-- DATASET ENTRIES follows --

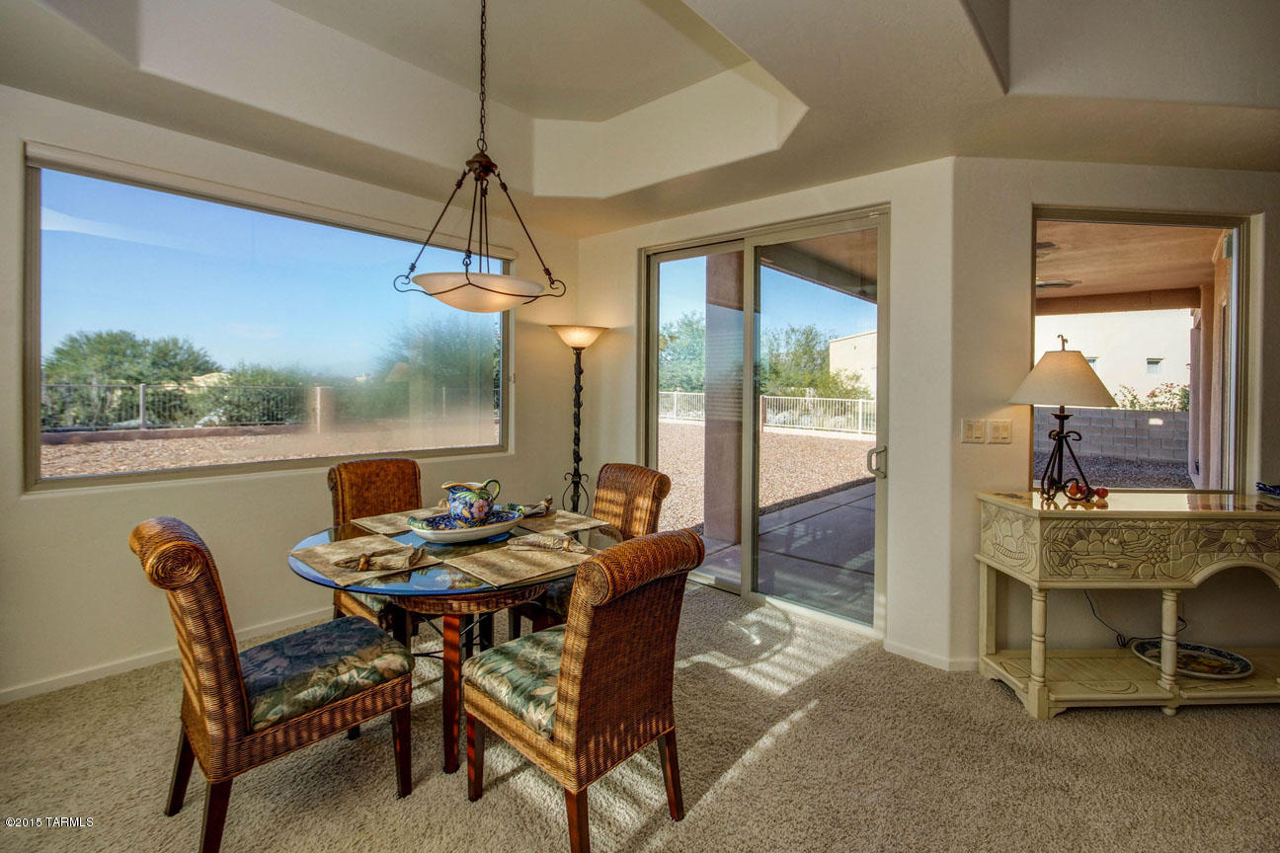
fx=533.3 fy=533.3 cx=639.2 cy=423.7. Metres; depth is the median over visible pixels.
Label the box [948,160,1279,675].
right wall
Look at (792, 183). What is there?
ceiling
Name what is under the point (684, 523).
patio ground
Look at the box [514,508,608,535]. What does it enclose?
placemat
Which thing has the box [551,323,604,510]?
floor lamp
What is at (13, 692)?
baseboard
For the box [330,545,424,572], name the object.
napkin
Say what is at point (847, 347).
neighboring building
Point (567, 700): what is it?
wicker chair
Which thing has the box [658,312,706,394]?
tree
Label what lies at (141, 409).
metal fence
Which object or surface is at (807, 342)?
tree
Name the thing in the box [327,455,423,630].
wicker chair
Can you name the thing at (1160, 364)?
neighboring building
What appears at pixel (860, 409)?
metal fence
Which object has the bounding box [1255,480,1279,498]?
blue dish
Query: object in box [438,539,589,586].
placemat
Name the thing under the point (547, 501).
napkin
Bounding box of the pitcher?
[441,479,502,525]
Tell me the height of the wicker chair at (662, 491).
0.981 m
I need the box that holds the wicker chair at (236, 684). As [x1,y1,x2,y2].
[132,514,421,852]
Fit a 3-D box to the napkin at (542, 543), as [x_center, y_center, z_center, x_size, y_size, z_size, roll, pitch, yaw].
[-0.335,0.442,1.990,0.366,0.052,0.092,1,2,16]
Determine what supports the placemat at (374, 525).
on the dining table at (332, 538)
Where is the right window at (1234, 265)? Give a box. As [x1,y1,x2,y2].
[1028,208,1248,496]
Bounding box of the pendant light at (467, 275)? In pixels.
[395,0,564,311]
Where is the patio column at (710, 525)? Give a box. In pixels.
[703,252,744,544]
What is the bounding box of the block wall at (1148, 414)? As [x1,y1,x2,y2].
[1035,404,1192,468]
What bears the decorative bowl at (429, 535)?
on the dining table at (332, 538)
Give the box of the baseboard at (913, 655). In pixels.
[881,639,978,671]
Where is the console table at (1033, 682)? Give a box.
[974,489,1279,717]
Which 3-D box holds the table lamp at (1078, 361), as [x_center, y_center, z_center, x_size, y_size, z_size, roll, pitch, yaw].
[1.974,-0.020,2.506,0.415,0.762,0.412,0,2,-13]
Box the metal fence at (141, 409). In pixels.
[41,380,484,433]
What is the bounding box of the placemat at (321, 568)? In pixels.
[288,533,446,586]
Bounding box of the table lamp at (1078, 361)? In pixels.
[1009,334,1115,503]
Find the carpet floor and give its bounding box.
[0,574,1279,852]
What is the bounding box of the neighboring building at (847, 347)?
[827,329,878,395]
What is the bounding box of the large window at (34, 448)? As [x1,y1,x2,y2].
[18,148,512,491]
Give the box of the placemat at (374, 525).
[348,509,427,537]
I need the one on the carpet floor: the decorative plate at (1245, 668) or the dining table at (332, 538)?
the dining table at (332, 538)
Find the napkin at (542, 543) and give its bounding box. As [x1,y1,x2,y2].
[505,532,592,554]
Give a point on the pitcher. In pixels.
(474, 506)
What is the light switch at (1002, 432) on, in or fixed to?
attached to the right wall at (1143, 190)
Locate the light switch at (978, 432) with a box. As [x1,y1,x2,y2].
[960,417,985,443]
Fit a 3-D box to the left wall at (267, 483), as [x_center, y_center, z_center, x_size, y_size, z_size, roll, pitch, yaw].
[-2.271,-0.296,2.786,0.171,2.981,4.995,2,2,42]
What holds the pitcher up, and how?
on the decorative bowl at (429, 535)
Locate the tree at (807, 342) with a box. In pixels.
[761,323,835,396]
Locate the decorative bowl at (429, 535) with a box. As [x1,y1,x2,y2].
[405,504,528,544]
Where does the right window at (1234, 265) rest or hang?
in the right wall at (1143, 190)
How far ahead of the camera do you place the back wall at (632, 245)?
2.81 m
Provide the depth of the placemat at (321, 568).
1.85 m
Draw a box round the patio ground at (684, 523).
[653,418,877,616]
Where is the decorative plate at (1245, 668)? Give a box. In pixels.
[1128,637,1252,679]
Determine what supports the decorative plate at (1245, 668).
on the console table at (1033, 682)
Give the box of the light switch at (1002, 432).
[987,418,1013,443]
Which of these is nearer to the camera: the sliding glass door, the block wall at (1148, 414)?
the sliding glass door
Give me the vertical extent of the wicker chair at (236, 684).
0.966 m
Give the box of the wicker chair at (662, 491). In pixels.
[512,461,670,634]
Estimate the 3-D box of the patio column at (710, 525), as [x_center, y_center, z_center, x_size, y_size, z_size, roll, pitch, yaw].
[0.832,-0.318,5.095,0.339,2.693,0.337,2,2,42]
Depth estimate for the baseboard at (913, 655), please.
2.72 m
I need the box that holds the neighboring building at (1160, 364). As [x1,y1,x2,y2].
[1036,306,1195,405]
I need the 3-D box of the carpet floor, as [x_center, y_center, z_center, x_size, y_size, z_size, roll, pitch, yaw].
[0.563,1.315,0.788,6.613,0.101,6.390,2,2,42]
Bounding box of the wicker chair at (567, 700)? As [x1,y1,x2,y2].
[465,525,705,852]
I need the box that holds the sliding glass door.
[641,205,889,633]
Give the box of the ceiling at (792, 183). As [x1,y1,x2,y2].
[0,0,1279,236]
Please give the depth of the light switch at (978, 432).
2.69 m
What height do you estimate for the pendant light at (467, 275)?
1.361 m
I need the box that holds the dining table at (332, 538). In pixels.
[288,510,619,777]
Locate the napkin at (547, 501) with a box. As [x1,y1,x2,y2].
[517,495,555,517]
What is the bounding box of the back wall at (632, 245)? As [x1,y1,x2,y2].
[569,159,960,669]
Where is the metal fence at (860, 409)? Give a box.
[654,391,876,436]
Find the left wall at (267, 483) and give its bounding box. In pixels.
[0,87,582,705]
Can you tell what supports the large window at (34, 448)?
in the left wall at (267, 483)
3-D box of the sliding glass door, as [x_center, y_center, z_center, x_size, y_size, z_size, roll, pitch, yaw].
[0.735,-0.018,3.561,1.719,2.359,0.140,2,2,42]
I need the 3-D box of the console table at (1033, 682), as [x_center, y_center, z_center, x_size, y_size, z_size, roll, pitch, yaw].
[2.412,0.796,2.414,1.530,0.877,0.462,0,1,-2]
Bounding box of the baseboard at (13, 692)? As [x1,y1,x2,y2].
[0,609,332,706]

-- DATASET ENTRIES concluded --

### WORK REQUEST
Print each record as it appears above, dropping every picture from the copy.

### SOLUTION TO THIS EXERCISE
fx=533.3 fy=533.3 cx=639.2 cy=423.7. Metres; depth is the median over visible pixels.
Label the box [948,160,1279,675].
right wall
Look at (792, 183). What is there?
ceiling
Name what is under the point (684, 523).
patio ground
Look at the box [514,508,608,535]. What does it enclose?
placemat
Which thing has the box [551,323,604,510]?
floor lamp
What is at (13, 692)?
baseboard
For the box [330,545,424,572], name the object.
napkin
Say what is at point (847, 347).
neighboring building
Point (567, 700): what is it?
wicker chair
Which thing has the box [658,312,706,394]?
tree
Label what lies at (141, 409).
metal fence
Which object or surface is at (807, 342)?
tree
Name the thing in the box [327,455,423,630].
wicker chair
Can you name the thing at (1160, 364)?
neighboring building
What appears at pixel (860, 409)?
metal fence
Which object has the bounding box [1255,480,1279,498]?
blue dish
Query: object in box [438,539,589,586].
placemat
Name the thing under the point (547, 501).
napkin
Bounding box of the pitcher?
[441,479,502,525]
Tell me the height of the wicker chair at (662, 491).
0.981 m
I need the box that holds the wicker chair at (236, 684). As [x1,y1,x2,y2].
[132,514,421,852]
Fit a 3-D box to the napkin at (542, 543), as [x_center, y_center, z_center, x_size, y_size, z_size, roll, pitch, yaw].
[-0.335,0.442,1.990,0.366,0.052,0.092,1,2,16]
Determine what supports the placemat at (374, 525).
on the dining table at (332, 538)
Where is the right window at (1234, 265)? Give a box. As [x1,y1,x2,y2].
[1028,208,1248,496]
Bounding box of the pendant light at (467, 275)? In pixels.
[395,0,564,311]
Where is the patio column at (710, 525)? Give a box. In pixels.
[703,252,744,544]
What is the bounding box of the block wall at (1148, 414)? As [x1,y1,x2,y2].
[1035,404,1192,468]
What bears the decorative bowl at (429, 535)?
on the dining table at (332, 538)
Give the box of the baseboard at (913, 655). In pixels.
[881,639,978,671]
Where is the console table at (1033, 682)? Give a box.
[974,489,1279,717]
Which 3-D box holds the table lamp at (1078, 361), as [x_center, y_center, z_center, x_size, y_size, z_size, roll, pitch, yaw].
[1.974,-0.020,2.506,0.415,0.762,0.412,0,2,-13]
Box the metal fence at (141, 409). In pixels.
[41,380,484,433]
What is the bounding box of the placemat at (321, 568)? In pixels.
[288,533,446,586]
Bounding box of the table lamp at (1078, 361)? In pixels.
[1009,334,1115,503]
Find the carpet floor and give its bounding box.
[0,574,1279,852]
What is the bounding box of the neighboring building at (847, 347)?
[827,329,878,395]
What is the bounding box of the large window at (34, 448)? As [x1,y1,x2,y2].
[18,148,512,491]
Give the box of the placemat at (374, 525).
[348,509,427,537]
I need the one on the carpet floor: the decorative plate at (1245, 668) or the dining table at (332, 538)?
the dining table at (332, 538)
Find the napkin at (542, 543) and give its bounding box. As [x1,y1,x2,y2].
[505,532,592,554]
Give a point on the pitcher. In pixels.
(474, 506)
What is the light switch at (1002, 432) on, in or fixed to?
attached to the right wall at (1143, 190)
Locate the light switch at (978, 432) with a box. As [x1,y1,x2,y2].
[960,417,985,443]
Fit a 3-D box to the left wall at (267, 483), as [x_center, y_center, z_center, x_size, y_size, z_size, roll, pitch, yaw].
[-2.271,-0.296,2.786,0.171,2.981,4.995,2,2,42]
What holds the pitcher up, and how?
on the decorative bowl at (429, 535)
Locate the tree at (807, 342) with a box. In pixels.
[761,323,835,396]
Locate the decorative bowl at (429, 535) with a box. As [x1,y1,x2,y2].
[405,504,528,544]
Where does the right window at (1234, 265) rest or hang?
in the right wall at (1143, 190)
How far ahead of the camera do you place the back wall at (632, 245)?
2.81 m
Provide the depth of the placemat at (321, 568).
1.85 m
Draw a box round the patio ground at (684, 523).
[653,418,877,616]
Where is the decorative plate at (1245, 668)? Give a box. In pixels.
[1128,637,1252,679]
Determine what supports the decorative plate at (1245, 668).
on the console table at (1033, 682)
Give the box of the light switch at (1002, 432).
[987,418,1013,443]
Which of these is nearer to the camera: the sliding glass door, the block wall at (1148, 414)?
the sliding glass door
Give me the vertical extent of the wicker chair at (236, 684).
0.966 m
Give the box of the wicker chair at (662, 491). In pixels.
[512,461,670,634]
Estimate the 3-D box of the patio column at (710, 525), as [x_center, y_center, z_center, x_size, y_size, z_size, roll, pitch, yaw].
[0.832,-0.318,5.095,0.339,2.693,0.337,2,2,42]
Depth estimate for the baseboard at (913, 655), please.
2.72 m
I need the box that holds the neighboring building at (1160, 364). As [x1,y1,x2,y2].
[1036,306,1195,405]
I need the 3-D box of the carpet floor, as [x_center, y_center, z_center, x_size, y_size, z_size, roll, pitch, yaw].
[0.563,1.315,0.788,6.613,0.101,6.390,2,2,42]
Bounding box of the wicker chair at (567, 700)? As [x1,y1,x2,y2].
[465,525,705,852]
I need the box that holds the sliding glass door.
[641,205,889,633]
Give the box of the ceiling at (792, 183). As [x1,y1,x2,y2].
[0,0,1279,236]
Please give the depth of the light switch at (978, 432).
2.69 m
What height do you estimate for the pendant light at (467, 275)?
1.361 m
I need the box that holds the dining table at (332, 538). In pixels.
[288,510,619,777]
Locate the napkin at (547, 501) with a box. As [x1,y1,x2,y2].
[517,495,555,517]
What is the bounding box of the back wall at (632, 245)? As [x1,y1,x2,y2].
[569,159,960,669]
Where is the metal fence at (860, 409)? Give a box.
[654,391,876,436]
Find the left wall at (267, 483) and give its bounding box. In pixels.
[0,87,582,705]
Can you tell what supports the large window at (34, 448)?
in the left wall at (267, 483)
3-D box of the sliding glass door, as [x_center, y_center, z_center, x_size, y_size, z_size, roll, pitch, yaw].
[0.735,-0.018,3.561,1.719,2.359,0.140,2,2,42]
I need the 3-D box of the console table at (1033, 682), as [x_center, y_center, z_center, x_size, y_size, z_size, roll, pitch, yaw].
[2.412,0.796,2.414,1.530,0.877,0.462,0,1,-2]
Bounding box of the baseboard at (13, 692)? As [x1,y1,x2,y2].
[0,609,332,706]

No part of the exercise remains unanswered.